[PROBLEM STATEMENT]: Restate word for word the lines of the records below, starting at the line that contains "M794,501L803,507L795,519L786,513Z" and ending at the line that contains "M919,46L947,68", with both of those lines included and nothing else.

Data items:
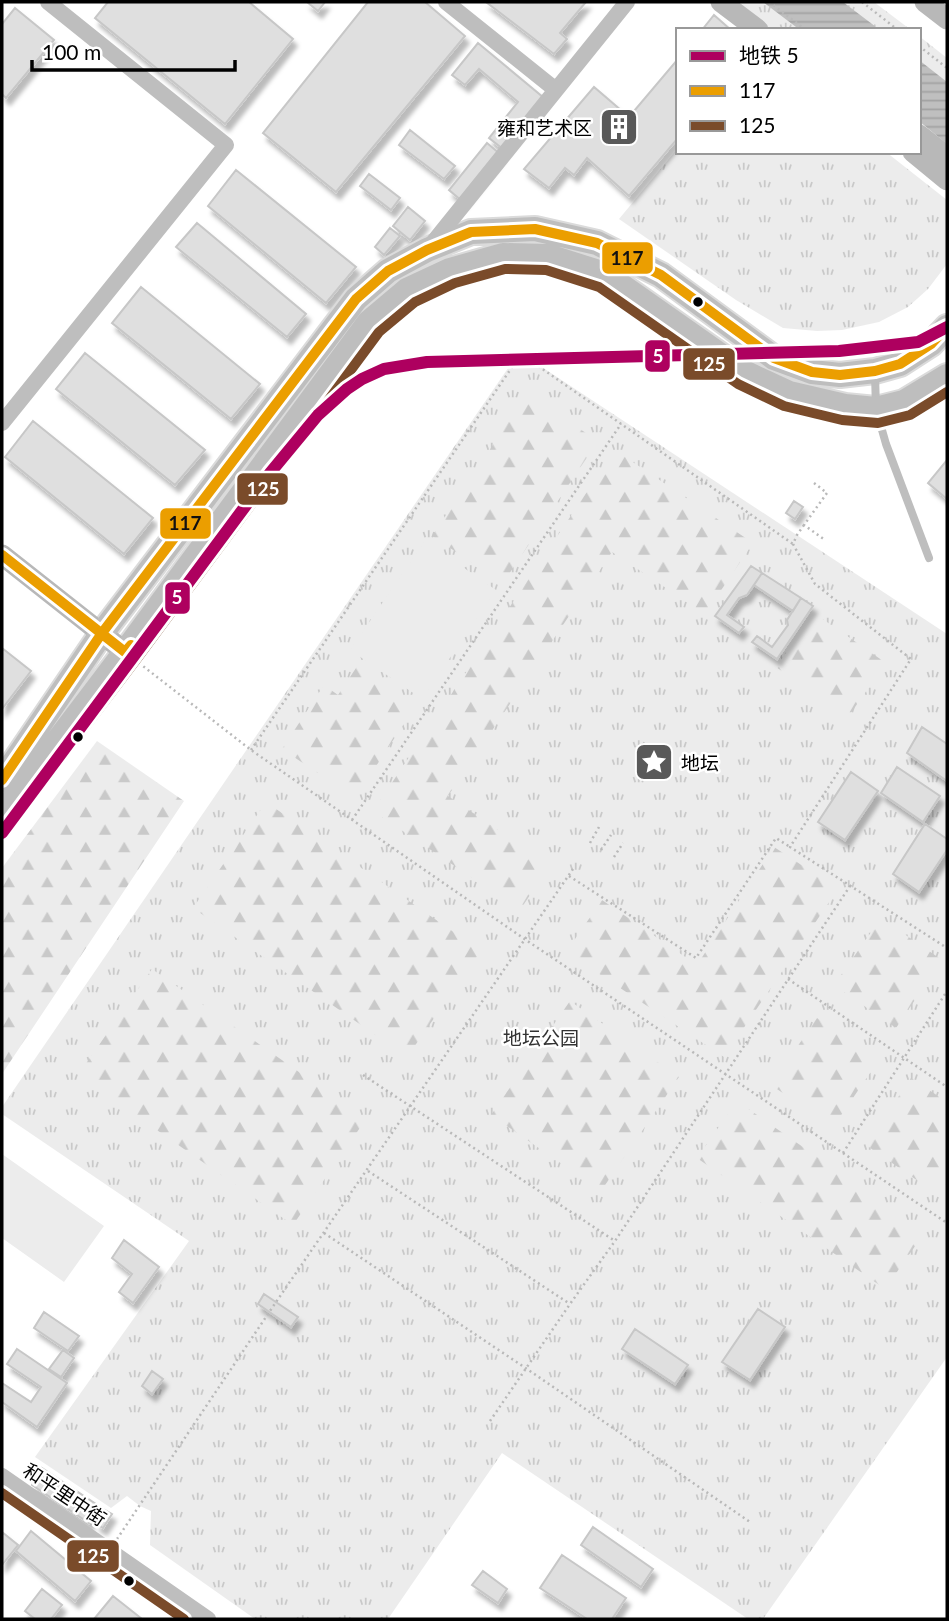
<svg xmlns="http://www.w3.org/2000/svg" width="949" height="1621" font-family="Lato,'Noto Sans SC',sans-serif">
<defs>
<pattern id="grass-tufts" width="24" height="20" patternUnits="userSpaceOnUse" patternTransform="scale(1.75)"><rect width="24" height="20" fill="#ececec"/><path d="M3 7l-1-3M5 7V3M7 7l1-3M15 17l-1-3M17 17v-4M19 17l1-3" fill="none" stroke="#c9c9c9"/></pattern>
<pattern id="forest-firs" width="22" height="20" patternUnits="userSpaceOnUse" patternTransform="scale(1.75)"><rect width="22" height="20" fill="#ececec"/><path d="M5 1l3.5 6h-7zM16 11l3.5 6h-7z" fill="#c9c9c9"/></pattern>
<pattern id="water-rules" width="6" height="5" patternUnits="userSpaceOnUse" patternTransform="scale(1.75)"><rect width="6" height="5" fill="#bfbfbf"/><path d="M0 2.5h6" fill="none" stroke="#a2a2a2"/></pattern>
<filter id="shadow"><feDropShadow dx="4" dy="7" stdDeviation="2" flood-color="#0004"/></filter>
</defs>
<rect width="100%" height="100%" fill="#fff"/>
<path fill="url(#grass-tufts)" d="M736,2H874L911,30H771Z
M919,36L947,58V150L919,128Z
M678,148V152H886L947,200V264L928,289L908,307L879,322L842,330L817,331L783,328L736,300L619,219Z
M519,352L947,634V1357L763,1619H748L502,1453L388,1619H255L150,1545L151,1511L140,1506L127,1496L111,1508L35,1457L189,1241L2,1114V1107Z"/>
<path fill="url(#forest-firs)" d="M527,394L598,441L503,583L432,536Z
M615,450L753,543L705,614L612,552L448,796L550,865L520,910L373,811Z
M814,613L886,663L848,717L776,667Z
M358,665L417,704L355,798L282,749L324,685L338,695Z
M97,741L184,801L2,1074V868Z
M266,802L481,951L407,1057L193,908Z
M774,847L838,889L724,1057L566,952L602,900L697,965Z
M881,918L942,960L896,1028L834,985Z
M152,969L366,1119L293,1225L78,1075Z
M570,1001L679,1077L601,1191L491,1115Z
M817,1018L879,1060L833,1127L771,1085Z
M911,1078L947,1102V1201L866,1145Z
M737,1101L925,1232L885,1289L697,1158Z"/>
<path fill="#ececec" d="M425,541L496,590L422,699L350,650Z
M2,1154L104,1226L64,1282L2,1238Z"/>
<path fill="url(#water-rules)" d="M763,2H843L880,30H800Z
M919,60L947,82V144L919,121Z"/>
<path fill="#dfdfdf" stroke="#c7c7c7" stroke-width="2" filter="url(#shadow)" d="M108,2H249L293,39L225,124L95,18Z
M307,2H325L318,11Z
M368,2H425L465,36L336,192L263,133Z
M486,2L528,3L586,2L560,33L567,39L554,54Z
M15,8L54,40L6,98L2,94V24Z
M714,15L731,30H702Z
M478,43L544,98L503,149L489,138L518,102L479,69L465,85L452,75Z
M678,59V138L629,196L587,158L574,175L565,168L549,188L524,169L594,87L629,117Z
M410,130L455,166L444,179L399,145Z
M487,143L500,154L462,201L449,190Z
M236,170L356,267L326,303L208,206Z
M369,174L400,198L391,210L360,186Z
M408,207L425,221L410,240L393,226Z
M197,223L306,314L287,337L176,247Z
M390,228L400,236L384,255L375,247Z
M141,287L260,384L231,419L112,323Z
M85,353L205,450L175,485L56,389Z
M33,421L153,518L124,554L5,457Z
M947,460V499L928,483Z
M794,501L803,507L795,519L786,513Z
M751,566L762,573L747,595L739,598L727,615L744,627L739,633L715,616Z
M762,573L801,598L793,611L754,585Z
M801,598L813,606L777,659L752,642L757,636L772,647L788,625L787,620Z
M2,648L31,671L2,709Z
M922,727L947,744V781L907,753Z
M897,767L940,796L923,822L881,793Z
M851,772L878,791L845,840L818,822Z
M925,824L947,839V850L919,892L893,874Z
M124,1240L159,1267L133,1303L119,1292L132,1274L112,1258Z
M264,1294L298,1317L291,1327L258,1304Z
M758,1309L785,1327L750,1380L722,1362Z
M44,1312L79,1336L68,1351L34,1328Z
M635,1329L688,1365L675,1384L622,1349Z
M17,1349L67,1383L37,1427L2,1402V1383L31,1402L41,1387L7,1364Z
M63,1350L74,1358L61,1377L49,1369Z
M152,1371L163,1379L152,1394L142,1386Z
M42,1468L99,1506L89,1523L32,1485Z
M105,1510L112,1514L103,1528L96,1524Z
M593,1527L653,1569L641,1587L581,1545Z
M31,1531L91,1581L75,1601L16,1551Z
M2,1532L18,1545L2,1565Z
M562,1555L626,1598L612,1619H587L540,1588Z
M483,1571L507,1589L498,1603L472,1585Z
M42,1589L62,1605L51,1619H35L25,1611Z
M113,1596L142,1619H94Z"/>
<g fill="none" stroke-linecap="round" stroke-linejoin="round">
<g stroke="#dbdbdb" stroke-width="28">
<path id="primary" d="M2,780L102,633L356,299L388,271L427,250L471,232L535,229L597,243L661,275L774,358L812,372L840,375L875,371L900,364L931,344L947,327
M2,814L125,652L369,322L407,290L450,270L503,255L548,256L605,274L746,373L789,393L845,406L876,409L904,402L947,376"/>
</g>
<path stroke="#b9b9b9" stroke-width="2.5" stroke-dasharray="2 3.5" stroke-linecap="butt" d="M769,2L806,30
M862,2L898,30
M919,46L947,68
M814,483L827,493L804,525L825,540
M804,525L797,535L793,544L815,584L911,659L790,847L947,948
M139,663L251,750L526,940L947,1223
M251,750L521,354L793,544
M352,820L621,424
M590,843L599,827
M601,850L611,835
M614,857L623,843
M569,876L696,958L776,838L790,847
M788,979L947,1087
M363,1075L615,1241
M843,1153L947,991
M368,1171L570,1304
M324,1233L527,1369L750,1522
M490,1421L570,1304L615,1241L850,886
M117,1539L274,1305L573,869"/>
<path stroke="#bebebe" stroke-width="8" d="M875,374L876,409L886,444L929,558"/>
<path stroke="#bebebe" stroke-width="16" d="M446,2L556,90
M431,245L627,2
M2,423L226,145L48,2
M2,1476L208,1619"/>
<path stroke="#b8b8b8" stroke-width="21" d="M721,2L758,30
M925,2L947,19
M919,135L947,157
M913,152L947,180
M2,555L125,652"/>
<use href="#primary" stroke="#bebebe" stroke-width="24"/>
<g stroke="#fff" stroke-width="16">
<path id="bus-1" d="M2,555L125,652L131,645
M2,780L102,633L356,299L388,271L427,250L471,232L535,229L597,243L661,275L774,358L812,372L840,375L875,371L900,364L931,344L947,327"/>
</g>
<g stroke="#fff" stroke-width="16">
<path id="bus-2" d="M13,822L136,660L379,332L415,302L455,283L505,269L546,270L599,287L738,384L784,406L842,420L878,423L910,415L947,392
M2,1493L184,1619"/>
</g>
<use href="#bus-1" stroke="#eb9e00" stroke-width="10"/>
<use href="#bus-2" stroke="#7a4b2a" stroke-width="10"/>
<g stroke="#fff" stroke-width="18">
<path id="metro-1" d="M2,833L270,473L318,415L347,389L362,379L384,369L427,362L839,351L918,342L947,327"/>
</g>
<use href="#metro-1" stroke="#ae005f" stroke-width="12"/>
</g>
<defs>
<g id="building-square" transform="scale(2.0125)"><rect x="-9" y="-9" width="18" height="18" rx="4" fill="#595959" stroke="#fff"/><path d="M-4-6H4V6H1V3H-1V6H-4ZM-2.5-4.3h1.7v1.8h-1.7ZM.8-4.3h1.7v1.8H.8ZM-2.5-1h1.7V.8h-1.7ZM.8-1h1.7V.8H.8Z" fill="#fff"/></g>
<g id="sight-square" transform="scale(2.0125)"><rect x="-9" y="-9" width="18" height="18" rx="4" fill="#595959" stroke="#fff"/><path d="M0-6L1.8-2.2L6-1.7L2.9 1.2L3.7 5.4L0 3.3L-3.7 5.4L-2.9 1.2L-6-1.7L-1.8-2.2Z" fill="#fff"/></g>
</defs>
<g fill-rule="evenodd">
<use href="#building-square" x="619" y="127"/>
<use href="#sight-square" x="654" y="762"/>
</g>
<g fill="#000" stroke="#fff" stroke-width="2.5">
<circle cx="698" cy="302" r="6"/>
<circle cx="78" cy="737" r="6"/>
<circle cx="129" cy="1581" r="6"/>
</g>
<g text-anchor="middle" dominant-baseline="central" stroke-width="5" stroke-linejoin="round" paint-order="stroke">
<g font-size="19" fill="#000" stroke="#fff" text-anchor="end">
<text x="592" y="127">雍和艺术区</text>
<text x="681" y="762" text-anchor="start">地坛</text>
</g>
<g font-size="19" fill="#333" stroke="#fff">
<text x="541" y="1037">地坛公园</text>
</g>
<g font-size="19" fill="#000" stroke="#fff">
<text transform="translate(65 1494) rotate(34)">和平里中街</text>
</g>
</g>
<g stroke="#fff" stroke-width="2.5">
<rect x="601" y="241" width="53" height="34" rx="7" fill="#eb9e00"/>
<rect x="644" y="339" width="27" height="34" rx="7" fill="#ae005f"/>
<rect x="682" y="347" width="54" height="34" rx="7" fill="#7a4b2a"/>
<rect x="236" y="472" width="53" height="34" rx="7" fill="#7a4b2a"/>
<rect x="159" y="507" width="53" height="33" rx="7" fill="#eb9e00"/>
<rect x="164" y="581" width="27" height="34" rx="7" fill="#ae005f"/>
<rect x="66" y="1539" width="54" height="34" rx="7" fill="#7a4b2a"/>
</g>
<g font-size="19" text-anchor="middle" font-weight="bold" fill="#fff">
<text x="658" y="363">5</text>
<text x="709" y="371">125</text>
<text x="263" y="496">125</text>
<text x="177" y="604">5</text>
<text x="93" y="1563">125</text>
</g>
<g font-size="19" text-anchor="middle" font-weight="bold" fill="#111">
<text x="627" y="265">117</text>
<text x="185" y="530">117</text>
</g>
<rect width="949" height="1621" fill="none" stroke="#000000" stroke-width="7"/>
<rect x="676" y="28" width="245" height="126" fill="#ffffff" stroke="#999999" stroke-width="2"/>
<rect x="690" y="51" width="35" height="10" fill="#ae005f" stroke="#999999" stroke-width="2"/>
<text x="739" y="63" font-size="21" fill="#000000">地铁 5</text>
<rect x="690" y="86" width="35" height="10" fill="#eb9e00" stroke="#999999" stroke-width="2"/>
<text x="739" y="98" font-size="21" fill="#000000">117</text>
<rect x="690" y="121" width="35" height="10" fill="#7a4b2a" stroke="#999999" stroke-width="2"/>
<text x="739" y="133" font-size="21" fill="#000000">125</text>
<path d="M32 60v10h203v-10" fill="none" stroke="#000000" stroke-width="3.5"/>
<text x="42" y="60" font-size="21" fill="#000000" stroke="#ffffff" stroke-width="5" paint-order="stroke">100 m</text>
</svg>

[EXERCISE SOLUTION]:
M794,501L803,507L795,519L786,513Z
M751,566L762,573L747,595L739,598L727,615L744,627L739,633L715,616Z
M762,573L801,598L793,611L754,585Z
M801,598L813,606L777,659L752,642L757,636L772,647L788,625L787,620Z
M2,648L31,671L2,709Z
M922,727L947,744V781L907,753Z
M897,767L940,796L923,822L881,793Z
M851,772L878,791L845,840L818,822Z
M925,824L947,839V850L919,892L893,874Z
M124,1240L159,1267L133,1303L119,1292L132,1274L112,1258Z
M264,1294L298,1317L291,1327L258,1304Z
M758,1309L785,1327L750,1380L722,1362Z
M44,1312L79,1336L68,1351L34,1328Z
M635,1329L688,1365L675,1384L622,1349Z
M17,1349L67,1383L37,1427L2,1402V1383L31,1402L41,1387L7,1364Z
M63,1350L74,1358L61,1377L49,1369Z
M152,1371L163,1379L152,1394L142,1386Z
M42,1468L99,1506L89,1523L32,1485Z
M105,1510L112,1514L103,1528L96,1524Z
M593,1527L653,1569L641,1587L581,1545Z
M31,1531L91,1581L75,1601L16,1551Z
M2,1532L18,1545L2,1565Z
M562,1555L626,1598L612,1619H587L540,1588Z
M483,1571L507,1589L498,1603L472,1585Z
M42,1589L62,1605L51,1619H35L25,1611Z
M113,1596L142,1619H94Z"/>
<g fill="none" stroke-linecap="round" stroke-linejoin="round">
<g stroke="#dbdbdb" stroke-width="28">
<path id="primary" d="M2,780L102,633L356,299L388,271L427,250L471,232L535,229L597,243L661,275L774,358L812,372L840,375L875,371L900,364L931,344L947,327
M2,814L125,652L369,322L407,290L450,270L503,255L548,256L605,274L746,373L789,393L845,406L876,409L904,402L947,376"/>
</g>
<path stroke="#b9b9b9" stroke-width="2.5" stroke-dasharray="2 3.5" stroke-linecap="butt" d="M769,2L806,30
M862,2L898,30
M919,46L947,68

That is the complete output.